Some people stress too much over bye week problems, and even trade players to fill in gaps. This is a terrible strategy; ruining your team over one bye week problem will not help you win a championship. The first goal is always to make the playoffs, but also to bring with you the best players you can get your hands on.
Fantasy Lineup Tip
Often Fantasy owners will think that Quarterbacks against terrible defenses like the Browns or Raiders is a recipe for fantasy greatness, but I can honestly tell you that’s not always the case.
Last week a lot of Fantasy owners benched quality QB starters for Alex Smith vs. the Raiders defense. The Chiefs won 26-10, coming off their bye week and leaned heavily on the run game. Smith didn’t throw for a TD and didn’t crack 225 passing yards. Once KC got the lead, they drained the clock and went home.
The Chiefs pride themselves on their stout defense. They rank 19th in passing and 21st in points per game.
The point is, starting Fantasy players on high-powered offenses will usually perform better than below-average offensive teams versus bad defenses. – just a tip
Step Three: Review Playoff Rules and Deadlines
Some leagues have fantasy playoffs that include only the top 6 teams; others include the top 4. Some leagues have special division expectations. Does your league include or skip week 17? These are all important questions that you should research now and prepare for. You need to map out your playoff chances.
Evaluate Your Status
Based on your current fantasy football production, your upcoming match-ups, and potential to be included in the playoffs, you should approach the remaining games correctly. Here are some scenarios:
- Poor Record with High Points For: This is a common and a very frustrating position to be in. If you’re the guy who loses each week while putting up respectable fantasy points, you should try to remain calm. The fantasy gods are not on your side just yet, but disrupting the high production you do have by making stupid; irrational trades will just make things worse. Keep calm and carry on
- Inflated Record with Poor Points For: You should be thankful for your situation, but not cocky.

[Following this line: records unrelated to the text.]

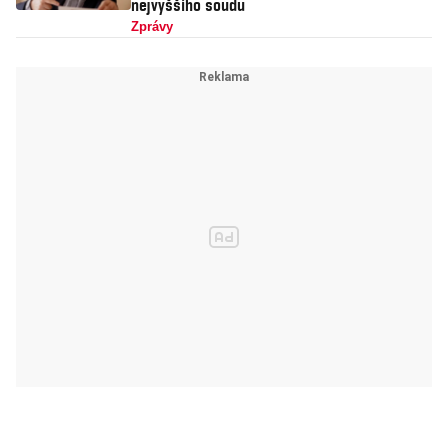
nejvyššího soudu
Zprávy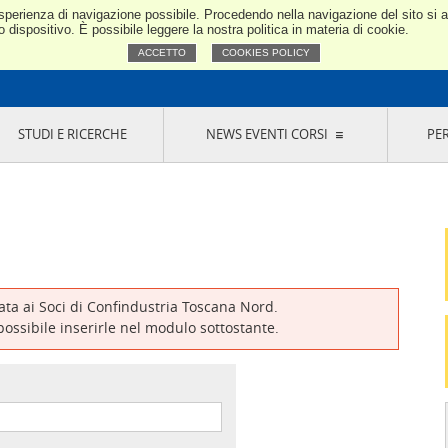
e esperienza di navigazione possibile. Procedendo nella navigazione del sito si
Confindustria Toscana Nord
dispositivo. È possibile leggere la nostra politica in materia di cookie.
ACCETTO
COOKIES POLICY
STUDI E RICERCHE
NEWS EVENTI CORSI
PE
VERNANCE
RISERVATI AI SOCI
NEWS
EVENTI
LA NOSTRA RETE
ONLINE
CORSI
LE SOCIETÀ
SIGLIO DI PRESIDENZA
SISTEMA CONFINDUSTRIA
SIGLIO GENERALE
PARTECIPAZIONI
IONI MERCEOLOGICHE
RAPPRESENTANZE IN ENTI ESTERNI
MMISSIONE DI
SOCIETÀ, CONSORZI, RETI DI IMPRESA E
SIGNAZIONE
GRUPPI DI ACQUISTO
vata ai Soci di Confindustria Toscana Nord.
GANI DI CONTROLLO
 possibile inserirle nel modulo sottostante.
ITATO PICCOLA
USTRIA
VANI IMPRENDITORI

Getting wins by beating some of the worst teams in the league is just setting you up for heartbreak. Take advantage of your record and trade for players that will help you in games that matter -in the playoffs of course.
- Average Record with Lots of Bye Weeks Coming- Like I mentioned above, trading to fill bye-week gaps may not improve the overall picture. The goal is not to win every game; it’s to win in the playoffs. If you have your entire team on a bye one week, don’t panic. Pick up the best waiver wire players you can get, and hope for the best. You’re unlikely to win, but the important part is that once that week is over, your team will be full-strength moving forward. If you trade for a player to fill a bye week, only to have to deal with this new players bye week a month later… you’re just spinning your wheels. Think about the big picture.
- Terrible Roster with Easy Schedule Coming up– About to quit?…Never say die. Go against the grain and get aggressive on the waiver wire, you need wins! If you have nothing to lose and the odds are stacked against you, I wouldn’t blame you for trying to fix the mojo on your team by getting a little crazy. Keeper league owners should maybe think about next year and trade for players on IR or gain draft picks, but if you have a chance, take it and enjoy the rest of the fantasy season.
Random Fantasy Football Tips
- When looking at a trade offer, always look at the bye weeks. Has the player you’re considering had their bye? are you giving away a player that has already had their bye week? If you get the better half of a trade but are down a starter due to a bye week you may be hurting your overall chances.
- Troll the Transaction Wire: Everyone looks at who’s available on the waiver wire, but often ignore who was dropped. fantasy owners often make bad decisions by dropping quality starters to fill a need. Be there to pick up them up.
- Start your injured “Game-time decision” players in your flex spot. Allow yourself options by starting questionable players in your flex in case you have to pull them out and replace them with a player who plays a different position.
- Don’t stress projections or matchups. Start your studs and hope for the best.